Görüldüğü üzere, banka uzun süredir hedefini tutturamıyor. Kendi tahminine göre gelecek yıl da hedef tutmayacak. Bu, piyasayı ikna ederek enflasyonu beklentilerini dizginleme aracını bankanın elinden alıyor. Geriye, diğer araçlar kalıyor. Doğrudan müdahale etkili değil, biliniyor. Döviz satışı ihale ile mümkün ancak rezerv kaybetmek, rezervler bu seviyede iken tartışmalı. Döviz Likidite, karşılıklar gibi 'soft' çözümler denendi. Geriye TL likidite ve TL faiz kalıyor. Bunları da koridor ile kısa vadeli sert uygulayınca TL'ye yardımcı olunabiliyor ancak enflasyon beklentileri hiçbir zaman tam olarak dizginlenemiyor.

Banka kısa vadeli sert tedbirler ile bir kez daha hem TL'nin hem de kısa vadeli faizlerin sahibi olduğunu gösterdi. Faiz hadleri yükseldi. Getiri eğrisi yataylaştı ve negatif eğimli hale geldi. Yani kısa vadeli faizler ileri vadelere göre daha yüksek hale geldi. Bu, politikanın sıkı olduğuna piyasa da onay verdi demek. TL'nin oynaklığı düştü. TL değer kazandı.

Ancak enflasyon beklentilerini dizginlemek için bunlar yeterli olacak mı yoksa bunun yanına doğru mesajı da eklemek gerekir mi? Bence kesinlikle evet.

SONUÇ YERİNE

Son dönemde yaşanan dalgalanmayı ve denediğimiz çareleri ve bunun yan etkilerini masaya kısaca yatıralım. Döviz dünyada ancak fazlasıyla Türkiye'de gidince enflasyon ve enflasyon beklentileri arttı. Bu ikisine çözüm olarak birçok çare denedik. Kampanyalar, TL'ye dönüş operasyonları ve çalışmaları, döviz bozumu, harcamalara dikkat etmek için makul programlar... Dışarı para çıkmasına sebep olmayan ve TL'yi teşvik eden her bir kampanya oldukça makul. Ancak son kertede çözümü merkez sağladı. Bu, durumun tespiti.

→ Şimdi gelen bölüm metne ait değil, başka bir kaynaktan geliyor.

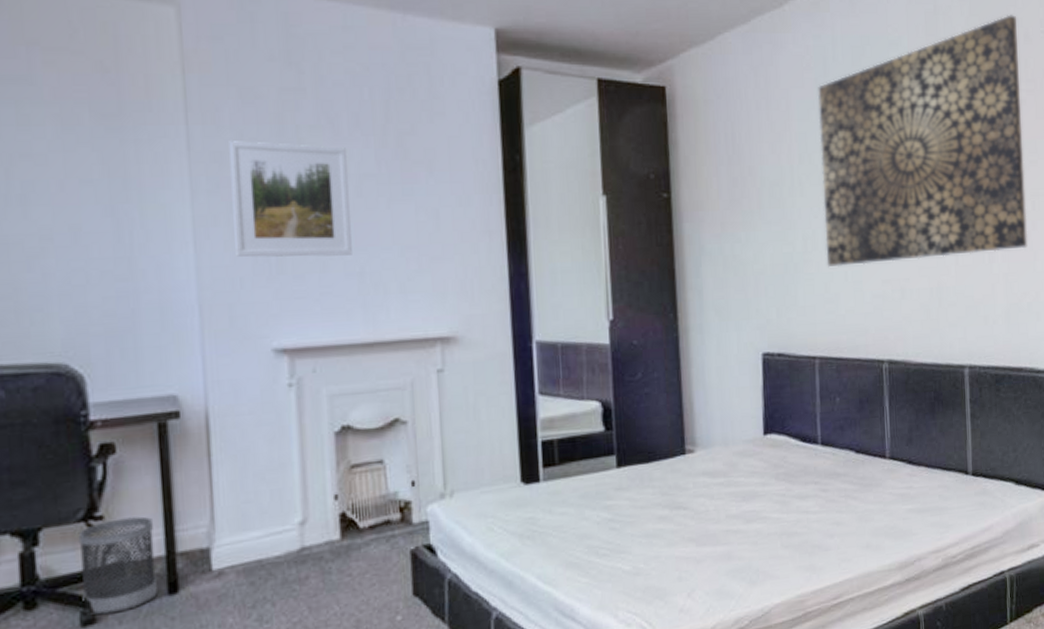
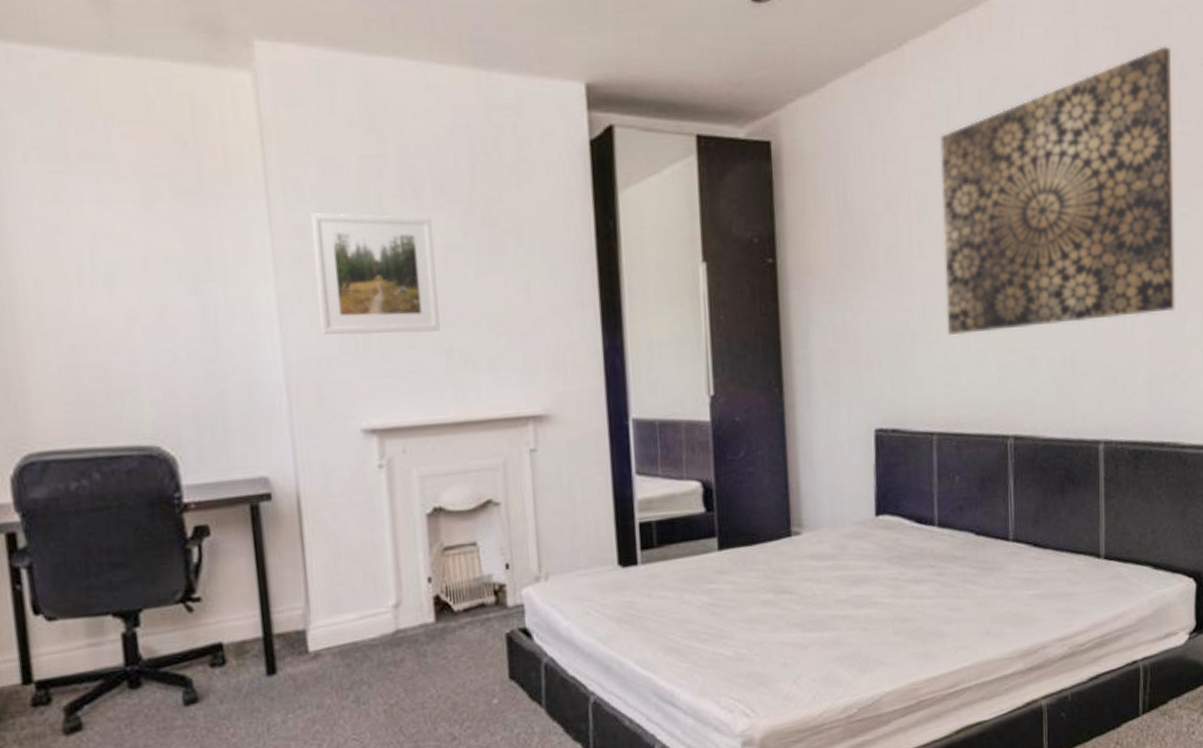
wastebasket: present [78,516,157,615] -> none [177,598,256,695]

Buradan hareketle, şu analizi yapmak gerekiyor:

Hem dövizin ateşini söndürecek hem enflasyonun trendi ile mücadele edecek özerk bir kurum olarak banka oldukça müstesna bir yere sahip. O yeri tam doldurabilmesi için eldeki araçları bugün uygulayıp yarının beklentilerini yönetebilmesi gerekiyor. Kimi zaman yarın faizler düşük olsun diye yüksek faize katlanmak zorunda kalıyoruz, kimi zaman yarın kredi muslukları açılabilsin / gevşesin diye sıkılaşmak zorunda kalıyoruz.

Bunu böyle görürsek, hem mücadelemiz daha kısa vadede daha isabetli olur hem de diğer hedeflerimize alan açmış oluruz. Yoksa, fazladan faiz ve yüksek kura ekstradan katlanmak zorunda kalıyoruz.